The St. Vincent and the Grenadines Relief Steering Committee of New York last Saturday evening handed over a check amounting to US$20,000 to Foreign Affairs Minister Camillo Gonsalves to be delivered to the National Emergency Management Organization (NEMO).
The sum is a significant part of the monies raised by the New York group to assist the homeland in the wake of last Christmas freak storm that left at least seven people dead and a trail of destruction primarily in the north of the country.
The committee, chaired by New York Consul General Selmon Walters, a former government minister, disclosed that a total of US$34,500.80 was raised in the relief effort and that there were expenses amounting to US$5,671, leaving a balance of US$28,829.80.
With US$20,000 dispatched to NEMO, the committee said US$8,829.80 remains in the account.
The committee told a town hall meeting at the Friends of Crown Heights Educational Center in Brooklyn that, to date, four 40 ft. containers of supplies were dispatched to St. Vincent and the Grenadines.
The committee said its efforts are on-going, thanking all Vincentians, organizations, businesspersons, musicians, friends and supporters for assisting in the relief effort.
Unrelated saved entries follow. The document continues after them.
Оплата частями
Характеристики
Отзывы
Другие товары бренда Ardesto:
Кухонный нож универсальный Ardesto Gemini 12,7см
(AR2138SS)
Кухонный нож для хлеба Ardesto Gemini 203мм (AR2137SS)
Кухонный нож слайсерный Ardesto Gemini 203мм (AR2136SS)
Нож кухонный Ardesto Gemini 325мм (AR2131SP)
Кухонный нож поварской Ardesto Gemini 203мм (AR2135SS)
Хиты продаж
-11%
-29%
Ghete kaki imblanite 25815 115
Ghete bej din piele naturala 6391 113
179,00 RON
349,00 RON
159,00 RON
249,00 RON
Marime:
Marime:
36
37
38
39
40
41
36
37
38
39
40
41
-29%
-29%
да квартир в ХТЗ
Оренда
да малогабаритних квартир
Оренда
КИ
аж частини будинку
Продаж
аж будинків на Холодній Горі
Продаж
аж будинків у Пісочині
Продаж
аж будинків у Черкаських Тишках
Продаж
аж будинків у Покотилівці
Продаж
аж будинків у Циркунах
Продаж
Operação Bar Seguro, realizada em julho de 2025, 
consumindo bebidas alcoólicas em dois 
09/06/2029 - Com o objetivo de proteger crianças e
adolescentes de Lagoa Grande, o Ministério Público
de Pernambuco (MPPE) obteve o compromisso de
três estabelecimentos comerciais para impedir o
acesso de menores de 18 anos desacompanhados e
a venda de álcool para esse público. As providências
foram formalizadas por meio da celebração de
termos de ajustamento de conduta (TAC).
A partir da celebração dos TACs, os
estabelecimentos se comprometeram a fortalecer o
Prime Minister Dr. Ralph Gonsalves told the meeting, via a telephone link from his hospital bed in Cuba, that the unusual Christmas storm cause damage to the tune of 17 percent of the country’s Gross Domestic Product (GDP).
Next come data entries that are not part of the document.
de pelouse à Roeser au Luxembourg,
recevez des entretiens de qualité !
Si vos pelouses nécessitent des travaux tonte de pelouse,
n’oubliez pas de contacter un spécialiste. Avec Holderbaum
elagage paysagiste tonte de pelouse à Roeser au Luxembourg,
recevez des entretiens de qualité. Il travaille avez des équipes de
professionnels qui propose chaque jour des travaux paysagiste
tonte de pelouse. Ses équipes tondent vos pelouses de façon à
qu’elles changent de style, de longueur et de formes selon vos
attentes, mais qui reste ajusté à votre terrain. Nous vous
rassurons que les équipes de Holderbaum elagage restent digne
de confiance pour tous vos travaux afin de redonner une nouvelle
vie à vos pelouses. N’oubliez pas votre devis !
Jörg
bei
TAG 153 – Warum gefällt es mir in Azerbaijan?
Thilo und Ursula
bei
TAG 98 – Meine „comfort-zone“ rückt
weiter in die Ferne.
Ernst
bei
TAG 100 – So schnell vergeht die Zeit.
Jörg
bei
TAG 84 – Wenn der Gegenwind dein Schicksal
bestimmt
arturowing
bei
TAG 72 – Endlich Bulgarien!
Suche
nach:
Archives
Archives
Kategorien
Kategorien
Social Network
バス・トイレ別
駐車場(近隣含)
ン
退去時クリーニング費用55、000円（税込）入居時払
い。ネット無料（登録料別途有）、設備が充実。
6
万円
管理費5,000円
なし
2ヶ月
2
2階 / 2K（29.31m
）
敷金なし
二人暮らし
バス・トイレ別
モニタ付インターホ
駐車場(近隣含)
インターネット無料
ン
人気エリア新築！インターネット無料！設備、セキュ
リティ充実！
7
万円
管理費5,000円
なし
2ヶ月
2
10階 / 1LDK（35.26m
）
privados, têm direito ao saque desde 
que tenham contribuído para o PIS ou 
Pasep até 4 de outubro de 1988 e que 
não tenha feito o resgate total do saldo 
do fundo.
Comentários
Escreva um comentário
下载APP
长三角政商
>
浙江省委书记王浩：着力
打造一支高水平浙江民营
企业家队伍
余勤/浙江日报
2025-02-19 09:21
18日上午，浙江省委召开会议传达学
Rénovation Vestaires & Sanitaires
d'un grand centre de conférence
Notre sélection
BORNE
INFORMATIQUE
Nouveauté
He said, since the storm, his administration was able to raise $280 million, inclusive of concessionary grants from the World Bank and “a number of different countries.”
The Vincentian leader said 10-12,000 nationals were directly affected by the storm that caused significant “damages and loses to the housing stock.”
He said the government has since built and refurbished several houses, from FitzHughes, a village on the outskirts of Chateaubelair, to Fancy in the north of the country.
Camillo Gonsalves, who delivered the keynote address at the town hall meeting, said: “Any conversation with St. Vincent and the Grenadines has to begin with the floods at Christmas Eve into Christmas Day.
“We got three Decembers’ worth of rain in three hours, and the devastation was tremendous,” the foreign affairs minister said.
“We lost water, we lost electricity, the hospital (Milton Cato Memorial in Kingstown, the capital) was flooded, the multi-million dollar CT scan was gone,” he added. “Agriculture was devastated. People who had crops, no longer had crops, and the forests were destroyed…It was one in a life time event that hit St. Vincent and the Grenadines.”